I was born in Belgrade, Serbia and moved to the United States when I almost reached the age of three to escape the civil war within the Balkan region, particularly with Kosovo. Throughout my life my parents have made sure that I do not lose touch with my Serbian roots so we have gone back to visit relatives and family friends three times since our move to the United States. Habitually, each summer we visit my mother’s sister and her family in Antibes, and now a town away in Cannes since they moved. This past summer, however, we dedicated a week to making the drive from the south of France to Belgrade. My mother drove with my aunt and a back seat full of luggage in her fifteen year old Opel Corsa without air-conditioning while my father, my younger sister, my cousin, and I stuffed ourselves in my uncle Vlada’s ’97 Navy Mercedes C-class.

            We drove from Cannes through Turin, Milan, and stopped in Venice, Italy. My sister, cousin, and I sat shoulder to shoulder in the back seat with our ipod’s in, heads glaring out the car window, attempting to take in as much scenery as possible. Particularly by the time we reached Italy there were vast hilly areas, painted green with as much tonal variation existing in a Van Gogh. The roads were curvaceous it seemed we were winding up mountain after mountain which seemed to grow to almost reach the pale sky. The minute houses, which looked like they had been cut and paste out of a drawing by a toddler using only basic blue, red, and yellow, were drowning amidst the voluminous green hills.

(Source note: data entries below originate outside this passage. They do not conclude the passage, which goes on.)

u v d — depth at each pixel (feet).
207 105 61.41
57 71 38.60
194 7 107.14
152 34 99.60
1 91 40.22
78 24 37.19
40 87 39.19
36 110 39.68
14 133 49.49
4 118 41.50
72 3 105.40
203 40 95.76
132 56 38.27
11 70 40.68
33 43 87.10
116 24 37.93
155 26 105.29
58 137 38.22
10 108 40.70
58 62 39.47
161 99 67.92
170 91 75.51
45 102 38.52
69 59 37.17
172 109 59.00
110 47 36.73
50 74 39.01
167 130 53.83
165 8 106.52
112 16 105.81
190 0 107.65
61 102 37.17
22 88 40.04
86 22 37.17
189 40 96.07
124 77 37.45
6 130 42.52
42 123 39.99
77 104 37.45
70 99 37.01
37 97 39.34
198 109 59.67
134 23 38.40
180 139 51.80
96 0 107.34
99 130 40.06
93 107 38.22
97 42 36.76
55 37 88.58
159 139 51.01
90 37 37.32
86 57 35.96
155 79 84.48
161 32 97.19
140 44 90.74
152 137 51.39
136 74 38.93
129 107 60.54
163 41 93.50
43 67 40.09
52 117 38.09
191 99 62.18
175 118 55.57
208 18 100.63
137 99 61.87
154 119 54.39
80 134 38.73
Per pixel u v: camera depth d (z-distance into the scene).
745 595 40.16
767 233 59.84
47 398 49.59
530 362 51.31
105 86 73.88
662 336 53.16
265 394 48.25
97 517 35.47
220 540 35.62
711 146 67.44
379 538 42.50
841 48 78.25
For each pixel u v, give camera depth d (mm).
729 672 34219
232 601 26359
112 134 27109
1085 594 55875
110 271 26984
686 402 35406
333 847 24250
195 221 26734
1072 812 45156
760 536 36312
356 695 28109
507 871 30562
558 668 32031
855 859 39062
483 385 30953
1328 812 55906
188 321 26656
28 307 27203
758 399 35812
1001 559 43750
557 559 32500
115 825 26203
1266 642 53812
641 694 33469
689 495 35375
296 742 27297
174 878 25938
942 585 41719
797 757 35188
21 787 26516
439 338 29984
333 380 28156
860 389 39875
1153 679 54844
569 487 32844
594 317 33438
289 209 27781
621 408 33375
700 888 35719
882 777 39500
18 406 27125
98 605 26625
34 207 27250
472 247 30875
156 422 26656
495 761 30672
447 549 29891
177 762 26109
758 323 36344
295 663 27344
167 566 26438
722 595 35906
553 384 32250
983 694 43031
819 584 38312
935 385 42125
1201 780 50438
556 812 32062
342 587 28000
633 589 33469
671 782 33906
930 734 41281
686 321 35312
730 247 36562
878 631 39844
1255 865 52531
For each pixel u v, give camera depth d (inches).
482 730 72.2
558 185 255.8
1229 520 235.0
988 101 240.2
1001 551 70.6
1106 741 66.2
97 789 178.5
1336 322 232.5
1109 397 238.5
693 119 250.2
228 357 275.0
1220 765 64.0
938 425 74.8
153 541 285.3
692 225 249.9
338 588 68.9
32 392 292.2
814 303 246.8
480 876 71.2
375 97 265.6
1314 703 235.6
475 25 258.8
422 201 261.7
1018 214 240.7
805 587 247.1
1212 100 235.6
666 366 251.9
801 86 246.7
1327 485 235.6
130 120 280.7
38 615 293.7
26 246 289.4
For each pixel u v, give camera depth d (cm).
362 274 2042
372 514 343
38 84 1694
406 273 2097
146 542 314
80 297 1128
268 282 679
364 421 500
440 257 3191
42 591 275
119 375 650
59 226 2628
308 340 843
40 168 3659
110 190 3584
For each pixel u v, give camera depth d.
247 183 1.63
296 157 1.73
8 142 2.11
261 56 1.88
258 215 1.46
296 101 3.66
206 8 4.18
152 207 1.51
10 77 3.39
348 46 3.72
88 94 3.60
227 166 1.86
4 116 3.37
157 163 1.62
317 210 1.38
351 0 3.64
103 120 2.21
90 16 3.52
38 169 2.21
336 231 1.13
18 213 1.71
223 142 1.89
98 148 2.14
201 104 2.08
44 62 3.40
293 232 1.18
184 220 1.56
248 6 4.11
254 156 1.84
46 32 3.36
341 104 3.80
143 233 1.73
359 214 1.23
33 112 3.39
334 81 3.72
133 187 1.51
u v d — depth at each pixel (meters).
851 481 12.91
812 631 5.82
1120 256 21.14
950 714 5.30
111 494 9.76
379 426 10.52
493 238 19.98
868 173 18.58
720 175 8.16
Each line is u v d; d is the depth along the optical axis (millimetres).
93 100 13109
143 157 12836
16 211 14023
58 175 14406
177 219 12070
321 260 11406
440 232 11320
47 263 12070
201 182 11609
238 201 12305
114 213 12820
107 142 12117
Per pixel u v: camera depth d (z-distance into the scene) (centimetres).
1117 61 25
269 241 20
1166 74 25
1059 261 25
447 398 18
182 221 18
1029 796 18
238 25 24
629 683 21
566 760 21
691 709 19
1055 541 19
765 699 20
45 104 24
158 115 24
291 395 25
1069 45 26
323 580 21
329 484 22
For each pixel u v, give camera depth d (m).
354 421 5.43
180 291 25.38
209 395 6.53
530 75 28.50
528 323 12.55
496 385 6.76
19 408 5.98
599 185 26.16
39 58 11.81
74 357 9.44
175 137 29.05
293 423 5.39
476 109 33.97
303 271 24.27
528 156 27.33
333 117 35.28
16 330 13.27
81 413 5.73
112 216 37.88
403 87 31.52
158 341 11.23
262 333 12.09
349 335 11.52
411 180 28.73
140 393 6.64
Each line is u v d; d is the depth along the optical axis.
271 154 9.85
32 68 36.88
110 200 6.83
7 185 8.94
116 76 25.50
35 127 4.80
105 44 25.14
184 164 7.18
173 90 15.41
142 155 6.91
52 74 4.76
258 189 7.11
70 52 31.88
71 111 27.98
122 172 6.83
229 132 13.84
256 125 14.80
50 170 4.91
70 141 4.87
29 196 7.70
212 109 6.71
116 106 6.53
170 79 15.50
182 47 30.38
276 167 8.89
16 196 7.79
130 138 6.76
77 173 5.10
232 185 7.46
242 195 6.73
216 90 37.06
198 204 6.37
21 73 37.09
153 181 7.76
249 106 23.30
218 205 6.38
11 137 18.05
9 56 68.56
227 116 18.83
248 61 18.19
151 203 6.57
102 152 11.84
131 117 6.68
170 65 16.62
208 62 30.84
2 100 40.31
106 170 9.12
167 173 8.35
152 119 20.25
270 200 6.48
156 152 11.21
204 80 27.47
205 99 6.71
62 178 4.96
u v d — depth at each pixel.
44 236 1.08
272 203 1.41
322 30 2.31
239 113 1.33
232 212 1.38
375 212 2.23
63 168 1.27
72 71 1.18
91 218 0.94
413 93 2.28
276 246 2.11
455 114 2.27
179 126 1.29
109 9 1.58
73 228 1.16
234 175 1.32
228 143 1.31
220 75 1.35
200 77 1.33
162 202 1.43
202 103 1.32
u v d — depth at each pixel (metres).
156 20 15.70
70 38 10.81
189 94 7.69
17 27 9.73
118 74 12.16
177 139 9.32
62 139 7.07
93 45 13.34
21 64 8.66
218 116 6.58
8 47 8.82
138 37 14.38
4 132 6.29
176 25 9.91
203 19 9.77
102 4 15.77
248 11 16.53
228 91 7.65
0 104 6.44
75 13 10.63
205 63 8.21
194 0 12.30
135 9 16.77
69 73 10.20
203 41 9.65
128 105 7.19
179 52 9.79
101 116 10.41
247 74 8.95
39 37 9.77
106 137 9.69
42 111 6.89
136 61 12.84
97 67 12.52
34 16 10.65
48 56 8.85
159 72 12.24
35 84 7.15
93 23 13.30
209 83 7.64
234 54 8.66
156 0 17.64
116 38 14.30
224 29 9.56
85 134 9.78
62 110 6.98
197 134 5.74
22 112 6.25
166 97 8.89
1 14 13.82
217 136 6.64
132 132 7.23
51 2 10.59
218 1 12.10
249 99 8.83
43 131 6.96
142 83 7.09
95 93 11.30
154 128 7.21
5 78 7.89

            We arrived to Venice by nightfall and my father and I managed through our exhaustion to take a walk down a few streets as the rest of our family hibernated at the hotel. Venice at nighttime could easily have a lonely feel with its empty neutral toned tile walkways, however, the reflection of the city lamps and moon on the water bring it a certain splendor.

            The next day we continued to make our way through the Alps of Slovenia covered with similar greens we encountered throughout Italy. The natural rhythms of tires racing up hills and passing thick populations of trees seem to be stained in my memory. The uneasiness of the tight car situation was easily released, as I would open my window to smell the crisp feel of the air close to a godly cleanliness. We were no longer preoccupied with ourselves and our things, our mistakes, our differences, but we were traveling among the nakedness of the environment, its shadows, its vibrant, honest colors, and I realized at some point within that journey, that somewhere hidden among the patches of wild flowers and effervescent bodies of water, stood a truth of the world and our existence within it.